- _PROBLEM TO WORK ON_
Line count for "ELECTRIC": say how many lines of the data contain it, with no other text.

Collection entries
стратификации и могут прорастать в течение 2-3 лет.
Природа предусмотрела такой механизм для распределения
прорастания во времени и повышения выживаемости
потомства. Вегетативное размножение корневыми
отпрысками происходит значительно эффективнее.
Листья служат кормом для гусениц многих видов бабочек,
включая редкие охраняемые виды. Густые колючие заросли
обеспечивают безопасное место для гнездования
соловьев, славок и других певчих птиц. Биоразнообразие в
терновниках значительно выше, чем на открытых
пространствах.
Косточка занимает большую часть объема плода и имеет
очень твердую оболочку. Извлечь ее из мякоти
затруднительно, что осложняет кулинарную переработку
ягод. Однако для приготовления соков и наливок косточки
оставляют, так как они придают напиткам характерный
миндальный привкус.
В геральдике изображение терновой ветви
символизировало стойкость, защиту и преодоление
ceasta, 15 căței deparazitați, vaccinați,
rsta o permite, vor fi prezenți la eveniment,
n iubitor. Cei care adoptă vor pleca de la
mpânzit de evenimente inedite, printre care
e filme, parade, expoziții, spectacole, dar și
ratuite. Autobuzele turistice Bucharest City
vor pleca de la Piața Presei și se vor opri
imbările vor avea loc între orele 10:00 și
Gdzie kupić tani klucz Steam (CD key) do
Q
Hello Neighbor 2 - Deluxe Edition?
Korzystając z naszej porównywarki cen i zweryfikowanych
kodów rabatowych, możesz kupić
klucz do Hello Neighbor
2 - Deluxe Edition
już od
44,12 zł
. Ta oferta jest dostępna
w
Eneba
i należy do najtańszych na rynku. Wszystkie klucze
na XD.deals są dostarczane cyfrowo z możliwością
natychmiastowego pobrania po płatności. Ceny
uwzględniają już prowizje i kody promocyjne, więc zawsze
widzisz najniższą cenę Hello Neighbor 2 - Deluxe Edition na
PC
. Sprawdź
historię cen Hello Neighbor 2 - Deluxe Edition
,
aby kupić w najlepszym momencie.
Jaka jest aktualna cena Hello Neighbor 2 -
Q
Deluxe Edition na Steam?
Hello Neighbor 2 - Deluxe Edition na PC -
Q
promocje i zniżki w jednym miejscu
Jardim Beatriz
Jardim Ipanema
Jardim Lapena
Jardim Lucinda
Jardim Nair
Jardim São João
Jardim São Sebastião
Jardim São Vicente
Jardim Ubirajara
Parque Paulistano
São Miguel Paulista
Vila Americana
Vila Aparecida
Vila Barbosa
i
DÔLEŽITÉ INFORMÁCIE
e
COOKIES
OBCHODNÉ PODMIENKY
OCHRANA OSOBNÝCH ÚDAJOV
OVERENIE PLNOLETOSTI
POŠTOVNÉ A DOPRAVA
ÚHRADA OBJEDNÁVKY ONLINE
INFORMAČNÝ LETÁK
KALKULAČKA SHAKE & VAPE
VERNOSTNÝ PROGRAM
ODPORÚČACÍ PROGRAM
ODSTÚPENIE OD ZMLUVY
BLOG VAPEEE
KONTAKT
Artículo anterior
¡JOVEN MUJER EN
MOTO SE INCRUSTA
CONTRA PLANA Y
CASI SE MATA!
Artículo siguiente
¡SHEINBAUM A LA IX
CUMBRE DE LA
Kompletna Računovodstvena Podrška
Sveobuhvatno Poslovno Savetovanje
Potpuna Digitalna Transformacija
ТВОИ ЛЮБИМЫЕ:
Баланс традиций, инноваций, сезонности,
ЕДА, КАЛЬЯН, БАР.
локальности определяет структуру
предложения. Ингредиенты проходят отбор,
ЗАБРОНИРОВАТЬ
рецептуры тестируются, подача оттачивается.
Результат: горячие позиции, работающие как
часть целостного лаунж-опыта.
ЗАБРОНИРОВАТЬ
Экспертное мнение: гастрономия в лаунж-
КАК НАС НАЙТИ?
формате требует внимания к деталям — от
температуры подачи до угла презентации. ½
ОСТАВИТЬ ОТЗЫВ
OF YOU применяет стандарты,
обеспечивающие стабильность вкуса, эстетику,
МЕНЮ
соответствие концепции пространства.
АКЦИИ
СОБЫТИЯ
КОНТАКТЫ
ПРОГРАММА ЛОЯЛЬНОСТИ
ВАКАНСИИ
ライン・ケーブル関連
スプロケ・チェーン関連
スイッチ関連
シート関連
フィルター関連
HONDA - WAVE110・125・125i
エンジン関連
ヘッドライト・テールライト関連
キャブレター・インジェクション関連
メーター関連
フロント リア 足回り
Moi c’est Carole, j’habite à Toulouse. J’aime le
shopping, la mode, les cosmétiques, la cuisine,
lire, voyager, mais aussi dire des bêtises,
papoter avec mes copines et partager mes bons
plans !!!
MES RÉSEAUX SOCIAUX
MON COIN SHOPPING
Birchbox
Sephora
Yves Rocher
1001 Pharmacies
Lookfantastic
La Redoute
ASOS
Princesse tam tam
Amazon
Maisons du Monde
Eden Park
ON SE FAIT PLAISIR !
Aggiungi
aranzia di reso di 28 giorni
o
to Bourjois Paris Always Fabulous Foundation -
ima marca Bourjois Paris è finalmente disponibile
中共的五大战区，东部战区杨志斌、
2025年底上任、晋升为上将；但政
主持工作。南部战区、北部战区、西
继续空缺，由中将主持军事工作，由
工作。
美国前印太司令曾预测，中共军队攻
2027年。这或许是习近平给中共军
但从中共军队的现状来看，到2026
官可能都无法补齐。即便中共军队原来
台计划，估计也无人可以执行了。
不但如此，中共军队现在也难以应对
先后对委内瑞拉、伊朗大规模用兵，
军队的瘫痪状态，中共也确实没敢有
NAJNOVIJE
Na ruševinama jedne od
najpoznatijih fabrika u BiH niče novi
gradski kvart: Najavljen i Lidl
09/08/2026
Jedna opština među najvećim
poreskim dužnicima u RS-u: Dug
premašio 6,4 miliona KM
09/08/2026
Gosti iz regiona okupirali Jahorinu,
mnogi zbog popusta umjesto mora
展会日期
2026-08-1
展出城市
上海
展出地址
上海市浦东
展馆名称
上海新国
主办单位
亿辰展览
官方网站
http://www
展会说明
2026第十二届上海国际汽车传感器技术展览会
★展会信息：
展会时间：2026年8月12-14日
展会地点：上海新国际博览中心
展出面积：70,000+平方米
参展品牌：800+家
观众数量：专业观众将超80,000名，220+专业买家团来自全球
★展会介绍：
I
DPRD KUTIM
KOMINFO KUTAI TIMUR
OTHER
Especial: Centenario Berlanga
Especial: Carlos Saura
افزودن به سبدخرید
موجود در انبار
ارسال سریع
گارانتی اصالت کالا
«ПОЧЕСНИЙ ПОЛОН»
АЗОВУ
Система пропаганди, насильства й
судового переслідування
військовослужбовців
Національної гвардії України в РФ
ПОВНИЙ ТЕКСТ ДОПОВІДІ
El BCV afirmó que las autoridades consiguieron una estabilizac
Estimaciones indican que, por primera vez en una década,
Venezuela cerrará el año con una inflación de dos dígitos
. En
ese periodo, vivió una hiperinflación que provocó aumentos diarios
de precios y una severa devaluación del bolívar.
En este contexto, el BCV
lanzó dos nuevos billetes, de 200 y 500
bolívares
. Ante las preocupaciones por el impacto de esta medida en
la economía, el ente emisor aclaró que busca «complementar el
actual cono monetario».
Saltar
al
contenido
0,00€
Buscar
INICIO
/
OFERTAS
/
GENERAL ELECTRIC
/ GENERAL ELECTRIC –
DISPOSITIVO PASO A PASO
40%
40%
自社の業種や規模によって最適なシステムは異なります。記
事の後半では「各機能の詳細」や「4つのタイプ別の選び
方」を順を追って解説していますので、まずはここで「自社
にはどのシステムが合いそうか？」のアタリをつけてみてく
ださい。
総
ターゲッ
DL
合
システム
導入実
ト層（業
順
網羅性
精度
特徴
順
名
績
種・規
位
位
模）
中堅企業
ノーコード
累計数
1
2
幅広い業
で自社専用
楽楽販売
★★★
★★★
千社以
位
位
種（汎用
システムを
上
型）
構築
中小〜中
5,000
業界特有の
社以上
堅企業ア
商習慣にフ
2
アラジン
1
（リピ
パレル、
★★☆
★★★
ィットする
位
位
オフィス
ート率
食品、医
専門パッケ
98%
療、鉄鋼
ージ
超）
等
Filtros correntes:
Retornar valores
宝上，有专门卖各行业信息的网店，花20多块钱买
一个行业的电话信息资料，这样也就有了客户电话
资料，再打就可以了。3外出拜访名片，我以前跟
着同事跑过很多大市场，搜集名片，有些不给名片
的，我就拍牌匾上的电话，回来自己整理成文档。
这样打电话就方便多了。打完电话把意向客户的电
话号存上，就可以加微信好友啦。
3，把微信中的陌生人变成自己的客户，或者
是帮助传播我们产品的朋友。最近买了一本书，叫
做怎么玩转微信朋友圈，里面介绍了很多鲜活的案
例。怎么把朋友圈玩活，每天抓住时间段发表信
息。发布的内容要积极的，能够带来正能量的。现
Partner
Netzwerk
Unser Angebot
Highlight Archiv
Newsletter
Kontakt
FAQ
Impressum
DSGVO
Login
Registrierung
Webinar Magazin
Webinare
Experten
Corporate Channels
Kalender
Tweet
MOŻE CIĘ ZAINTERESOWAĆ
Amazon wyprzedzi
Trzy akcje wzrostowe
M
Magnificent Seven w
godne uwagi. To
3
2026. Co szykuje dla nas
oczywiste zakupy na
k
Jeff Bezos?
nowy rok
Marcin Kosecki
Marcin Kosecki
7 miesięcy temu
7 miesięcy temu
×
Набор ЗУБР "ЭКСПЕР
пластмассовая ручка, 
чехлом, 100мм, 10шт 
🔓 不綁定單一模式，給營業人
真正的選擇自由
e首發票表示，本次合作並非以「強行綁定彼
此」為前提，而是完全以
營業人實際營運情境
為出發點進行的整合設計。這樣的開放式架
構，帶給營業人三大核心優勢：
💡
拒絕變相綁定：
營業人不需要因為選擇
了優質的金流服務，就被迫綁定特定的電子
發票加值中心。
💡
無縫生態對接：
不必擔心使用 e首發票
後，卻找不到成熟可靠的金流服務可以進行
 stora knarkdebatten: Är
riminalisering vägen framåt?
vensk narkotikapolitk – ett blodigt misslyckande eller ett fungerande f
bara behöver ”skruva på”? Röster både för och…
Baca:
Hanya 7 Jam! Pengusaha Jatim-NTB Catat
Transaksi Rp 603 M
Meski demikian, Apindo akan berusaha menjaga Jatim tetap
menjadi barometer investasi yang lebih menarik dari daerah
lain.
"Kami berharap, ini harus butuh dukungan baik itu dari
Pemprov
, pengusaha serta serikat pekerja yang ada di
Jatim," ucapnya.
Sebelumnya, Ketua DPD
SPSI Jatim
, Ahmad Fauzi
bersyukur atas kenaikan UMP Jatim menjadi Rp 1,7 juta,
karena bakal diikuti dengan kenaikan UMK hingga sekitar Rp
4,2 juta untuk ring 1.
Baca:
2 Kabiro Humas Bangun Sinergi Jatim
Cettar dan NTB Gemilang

- _SOLUTION TO THIS PROBLEM_
2